A 15-year veteran in enterprise technology, Phil Wilkins has epilepsy and uses cannabis medicinally to ease his seizures -- but he also has three children. Alongside a business partner, he created a solution: KEEP.

On the outside, KEEP looks like a charming little smart alarm clock. But it's all deception. KEEP is a safe, subtle way to store cannabis. It was effective and well-designed to the point where it scored an official nod as an Honoree for the 2020 CES Innovation Award.

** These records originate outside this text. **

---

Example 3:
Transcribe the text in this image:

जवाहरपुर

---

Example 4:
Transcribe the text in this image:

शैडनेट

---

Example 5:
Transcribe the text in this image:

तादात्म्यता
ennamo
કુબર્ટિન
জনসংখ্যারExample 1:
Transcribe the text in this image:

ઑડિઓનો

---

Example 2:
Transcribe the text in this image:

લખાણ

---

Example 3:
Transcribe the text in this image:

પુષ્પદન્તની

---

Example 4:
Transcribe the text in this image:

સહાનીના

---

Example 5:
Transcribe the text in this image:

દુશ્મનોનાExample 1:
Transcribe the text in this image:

Yet KEEP Labs, the company that makes KEEP, is nowhere to be found in any of the sprawling show floors that make up CES in Las Vegas. The reason? CTA, the organization behind both CES and the CES Innovation Award, barred KEEP Labs from using the word "cannabis" on its booth or on any marketing materials -- in spite of marijuana being legal to buy in Nevada.

So KEEP Labs said no.

"We are a cannabis storage device, we are not a generic storage device," Keep Labs' co-founder told me in a phone interview. As I spoke to Wilkins from my hotel room I could see a warehouse-size weed dispensary from my window. "It would be a major disservice to the industry and to our brand if we water down and say we were a generic storage device. So we decided not to attend."

The CTA said in a statement that "marijuana is illegal at the federal level, as well as in public parks and hotels in the state of Nevada," and that KEEP Labs could have exhibited if it labelled itself as a home appliance or storage device -- as it did when it submitted itself for an Innovation Award nomination. "They decided not to exhibit," the statement reads.

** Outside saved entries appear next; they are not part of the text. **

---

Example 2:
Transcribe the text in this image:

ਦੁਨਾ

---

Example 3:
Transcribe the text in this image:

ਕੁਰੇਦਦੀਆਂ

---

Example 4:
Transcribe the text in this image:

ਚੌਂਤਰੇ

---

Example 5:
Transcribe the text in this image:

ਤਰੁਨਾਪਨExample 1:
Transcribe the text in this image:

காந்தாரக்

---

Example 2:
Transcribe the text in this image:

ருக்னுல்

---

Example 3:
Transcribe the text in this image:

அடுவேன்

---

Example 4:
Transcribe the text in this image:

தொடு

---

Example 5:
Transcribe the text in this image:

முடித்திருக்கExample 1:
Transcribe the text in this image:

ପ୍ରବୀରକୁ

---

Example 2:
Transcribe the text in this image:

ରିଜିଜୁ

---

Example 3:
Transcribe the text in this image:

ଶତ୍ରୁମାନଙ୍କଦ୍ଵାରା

It's a shame, because there's impressive tech behind KEEP. The device, as with almost everything at CES, connects with your phone for biometric security. Once locked, it can only be unlocked from your phone with facial recognition or a fingerprint scanner. You'll get a notification on your phone if anyone touches your Keep. An internal scale weighs the stash inside to let you know, in the app, how much is left at any given time.